◆ RECORDED INFORMATION:

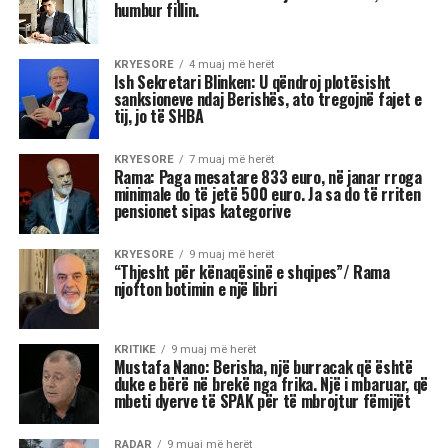
Shkruar nga Massimo Gaggi
Fitorja e Mamdanit duhet të
trajtohet me kujdes nga
Partia Demokratike. Ajo ka
rizbuluar aftësitë e
ndërmjetësimit agresiv të
Barack Obamës, duke
shfrytëzuar shqetësimet e
votuesve në lidhje me
ekonominë përpara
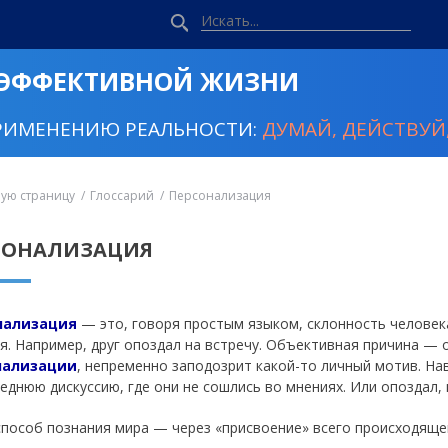
 ЭФФЕКТИВНОЙ ЖИЗНИ
РИМЕНЕНИЮ РЕАЛЬНОСТИ:
ДУМАЙ, ДЕЙСТВУЙ,
ную страницу
Глоссарий
Персонализация
СОНАЛИЗАЦИЯ
нализация
— это, говоря простым языком, склонность человек
я. Например, друг опоздал на встречу. Объективная причина — о
нализации
, непременно заподозрит какой-то личный мотив. Нав
леднюю дискуссию, где они не сошлись во мнениях. Или опоздал,
способ познания мира — через «присвоение» всего происходящег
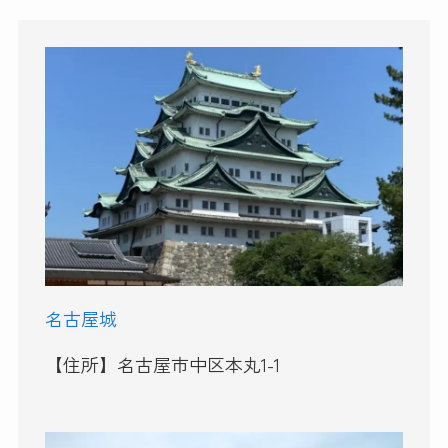
名古屋城
【住所】名古屋市中区本丸1-1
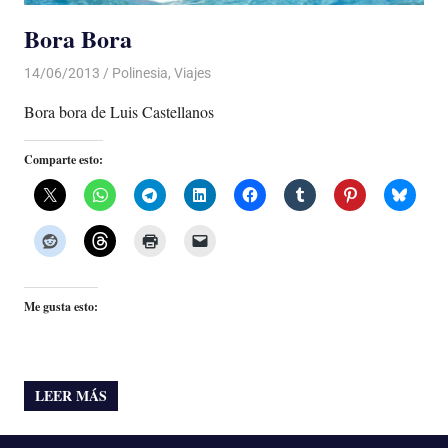
Bora Bora
14/06/2013
Luis Castellanos
Polinesia
,
Viajes
Bora bora de Luis Castellanos
Comparte esto:
Me gusta esto:
LEER MÁS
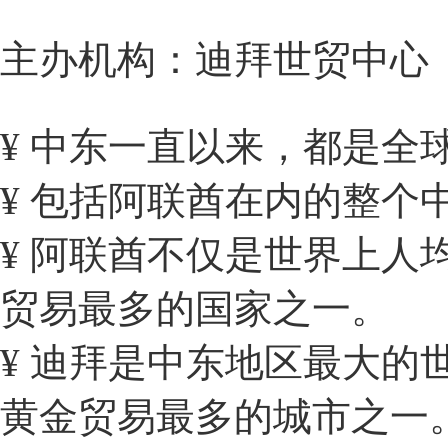
主办机构：迪拜世贸中心（
¥ 中东一直以来，都是全
¥ 包括阿联酋在内的整
¥ 阿联酋不仅是世界上
贸易最多的国家之一。
¥ 迪拜是中东地区最大
黄金贸易最多的城市之一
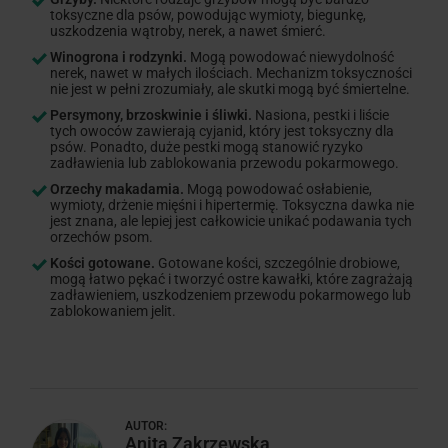
toksyczne dla psów, powodując wymioty, biegunkę,
uszkodzenia wątroby, nerek, a nawet śmierć.
Winogrona i rodzynki.
Mogą powodować niewydolność
nerek, nawet w małych ilościach. Mechanizm toksyczności
nie jest w pełni zrozumiały, ale skutki mogą być śmiertelne.
Persymony, brzoskwinie i śliwki.
Nasiona, pestki i liście
tych owoców zawierają cyjanid, który jest toksyczny dla
psów. Ponadto, duże pestki mogą stanowić ryzyko
zadławienia lub zablokowania przewodu pokarmowego.
Orzechy makadamia.
Mogą powodować osłabienie,
wymioty, drżenie mięśni i hipertermię. Toksyczna dawka nie
jest znana, ale lepiej jest całkowicie unikać podawania tych
orzechów psom.
Kości gotowane.
Gotowane kości, szczególnie drobiowe,
mogą łatwo pękać i tworzyć ostre kawałki, które zagrażają
zadławieniem, uszkodzeniem przewodu pokarmowego lub
zablokowaniem jelit.
AUTOR:
Anita Zakrzewska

◆ EXERCISE: Quote every line above word for word, leaving out the pictures.

◆ RESPONSE FOR THIS EXERCISE:
Shkruar nga Massimo Gaggi
Fitorja e Mamdanit duhet të
trajtohet me kujdes nga
Partia Demokratike. Ajo ka
rizbuluar aftësitë e
ndërmjetësimit agresiv të
Barack Obamës, duke
shfrytëzuar shqetësimet e
votuesve në lidhje me
ekonominë përpara
 ЭФФЕКТИВНОЙ ЖИЗНИ
РИМЕНЕНИЮ РЕАЛЬНОСТИ:
ДУМАЙ, ДЕЙСТВУЙ,
ную страницу
Глоссарий
Персонализация
СОНАЛИЗАЦИЯ
нализация
— это, говоря простым языком, склонность человек
я. Например, друг опоздал на встречу. Объективная причина — о
нализации
, непременно заподозрит какой-то личный мотив. Нав
леднюю дискуссию, где они не сошлись во мнениях. Или опоздал,
способ познания мира — через «присвоение» всего происходящег
名古屋城
【住所】名古屋市中区本丸1-1
Bora Bora
14/06/2013
Luis Castellanos
Polinesia
,
Viajes
Bora bora de Luis Castellanos
Comparte esto:
Me gusta esto:
LEER MÁS
主办机构：迪拜世贸中心（
¥ 中东一直以来，都是全
¥ 包括阿联酋在内的整
¥ 阿联酋不仅是世界上
贸易最多的国家之一。
¥ 迪拜是中东地区最大
黄金贸易最多的城市之一
toksyczne dla psów, powodując wymioty, biegunkę,
uszkodzenia wątroby, nerek, a nawet śmierć.
Winogrona i rodzynki.
Mogą powodować niewydolność
nerek, nawet w małych ilościach. Mechanizm toksyczności
nie jest w pełni zrozumiały, ale skutki mogą być śmiertelne.
Persymony, brzoskwinie i śliwki.
Nasiona, pestki i liście
tych owoców zawierają cyjanid, który jest toksyczny dla
psów. Ponadto, duże pestki mogą stanowić ryzyko
zadławienia lub zablokowania przewodu pokarmowego.
Orzechy makadamia.
Mogą powodować osłabienie,
wymioty, drżenie mięśni i hipertermię. Toksyczna dawka nie
jest znana, ale lepiej jest całkowicie unikać podawania tych
orzechów psom.
Kości gotowane.
Gotowane kości, szczególnie drobiowe,
mogą łatwo pękać i tworzyć ostre kawałki, które zagrażają
zadławieniem, uszkodzeniem przewodu pokarmowego lub
zablokowaniem jelit.
AUTOR:
Anita Zakrzewska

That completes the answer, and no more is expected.